In “Mia e il leone bianco” tutto ciò che si vede sullo schermo è realmente accaduto
Ci sono voluti tre anni per girare questo film che ha ambientazioni spettacolari (le riprese sono state fatte in Sudafrica presso la Welgedacht Reserve a 40 chilometri da Pretoria) e ha una verità cinematografica disarmante. Basato su una storia di fantasia originale dello stesso regista, Gilles de Maistre che all’eopoca stava realizzando un documentario su Kevin Richardson, L’uomo che sussurrava ai leoni, e da sua moglie Prune, si avvale della sceneggiatura di William Davies e Louise Arhex, del direttore della fotografia e cameraman Brendan Barnes, e delle musiche di Armand Amar, ma fondamentale è stato l’addestratore, Kevin Richardson, l’unico che con Daniah e Ryan, poteva interagire con i leoni. La scelta di far recitare un solo leone da piccolo attori sudafricani in crescita è stata vincente. Solo così il leone li avrebbe considerati suoi cuccioli. Tutto quello che si vede nel film è accaduto realmente.

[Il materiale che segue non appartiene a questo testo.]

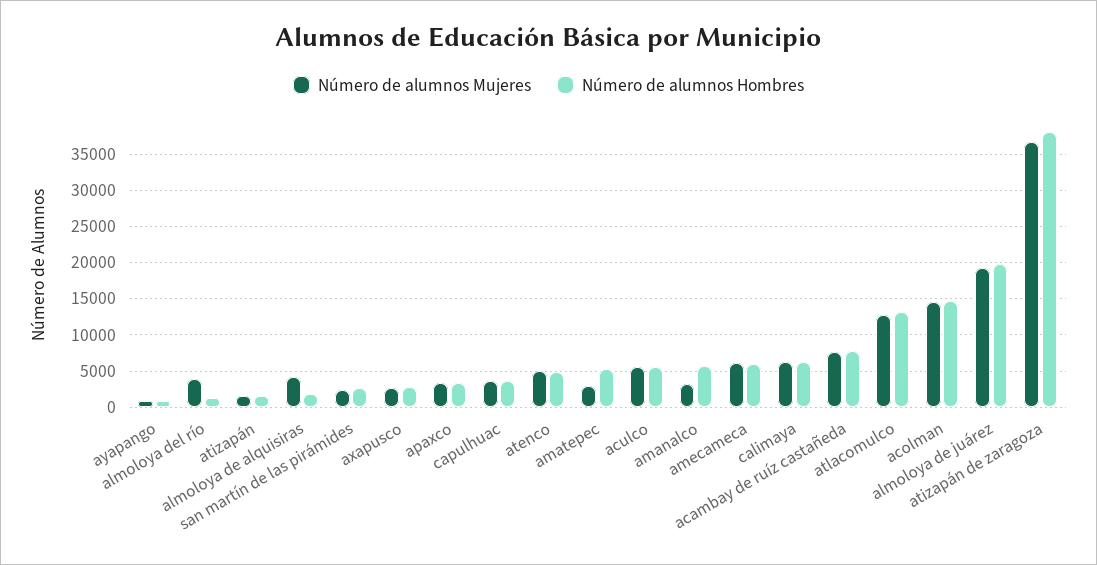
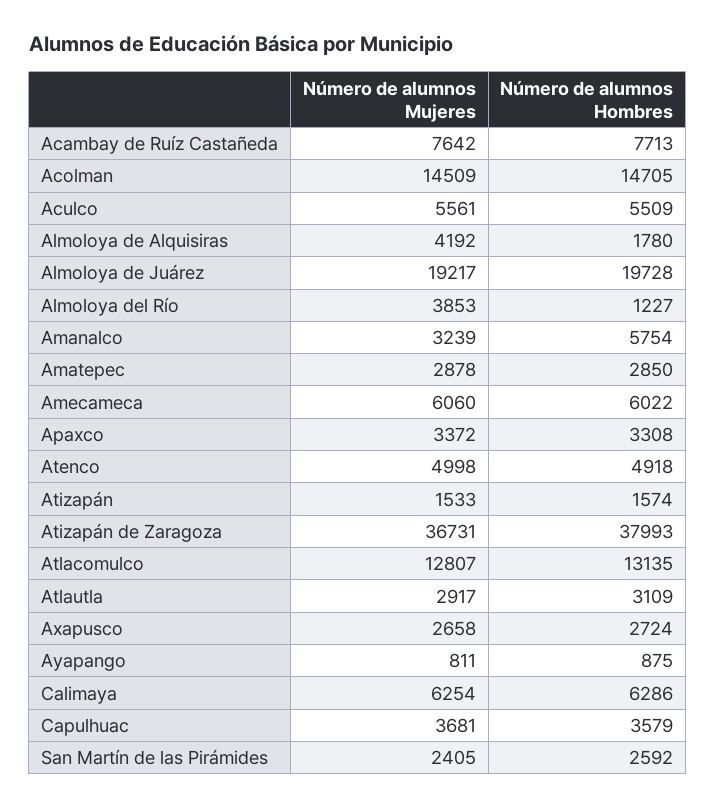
  {
    "Número de alumnos Mujeres": {
      "ayapango": 811,
      "almoloya del río": 3853,
      "atizapán": 1533,
      "almoloya de alquisiras": 4192,
      "san martín de las pirámides": 2405,
      "axapusco": 2658,
      "apaxco": 3372,
      "capulhuac": 3681,
      "atenco": 4998,
      "amatepec": 2878,
      "aculco": 5561,
      "amanalco": 3239,
      "amecameca": 6060,
      "calimaya": 6254,
      "acambay de ruíz castañeda": 7642,
      "atlacomulco": 12807,
      "acolman": 14509,
      "almoloya de juárez": 19217,
-     "atizapán de zaragoza": 36731
+     "atizapán de zaragoza": 36731,
+     "Atlautla": 2917
    },
    "Número de alumnos Hombres": {
      "ayapango": 875,
      "almoloya del río": 1227,
      "atizapán": 1574,
      "almoloya de alquisiras": 1780,
      "san martín de las pirámides": 2592,
      "axapusco": 2724,
      "apaxco": 3308,
      "capulhuac": 3579,
      "atenco": 4918,
-     "amatepec": 5000,
+     "amatepec": 2850,
      "aculco": 5509,
      "amanalco": 5754,
      "amecameca": 6022,
      "calimaya": 6286,
      "acambay de ruíz castañeda": 7713,
      "atlacomulco": 13135,
      "acolman": 14705,
      "almoloya de juárez": 19728,
-     "atizapán de zaragoza": 37993
+     "atizapán de zaragoza": 37993,
+     "Atlautla": 3109
    }
  }

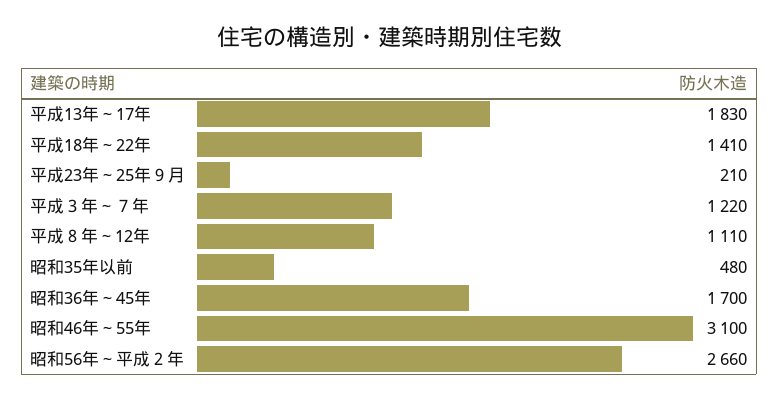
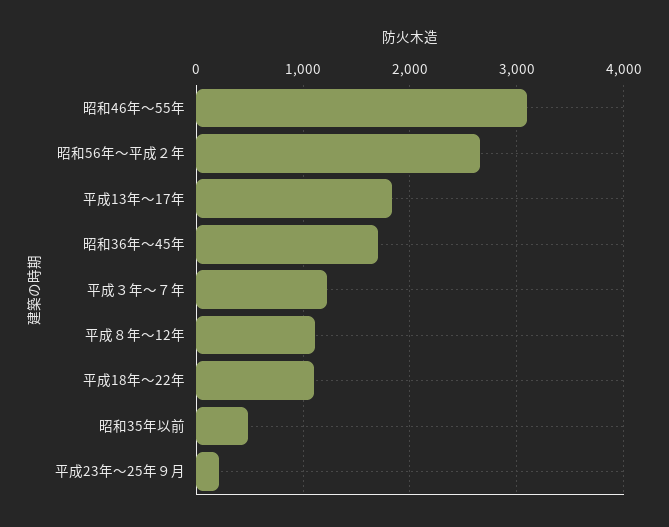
  {
    "平成13年～17年": 1830,
-   "平成18年～22年": 1410,
+   "平成18年～22年": 1100,
    "平成23年～25年９月": 210,
    "平成３年～７年": 1220,
    "平成８年～12年": 1110,
    "昭和35年以前": 480,
    "昭和36年～45年": 1700,
    "昭和46年～55年": 3100,
    "昭和56年～平成２年": 2660
  }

Sono stati tre anni di addestramento con sessioni full immersion ogni settimana in cui il legame che si è creato tra la bambina e il leone è stato incredibile. Alla fine i giovani attori, entrambi sudafricani, sono diventati mini versioni dell’addestratore. Risultato: un film bellissimo, toccante e adatto a tutti. La cosa eccezionale è che gli animali sono stati trattati da veri protagonisti e rispettati nei loro tempi. Il branco di 6 leoni 2 maschi e 4 femmine è cresciuto insieme durante la produzione e ora vivono nella riserva di Richardson, dove il team cinematografico ha creato una Fondazione per il loro mantenimento e sopravvivenza. Distribuito dall’Eagle Pictures uscirà in sala in Italia il prossimo 17 gennaio o magari prima. Sarebbe un bel regalo di Natale!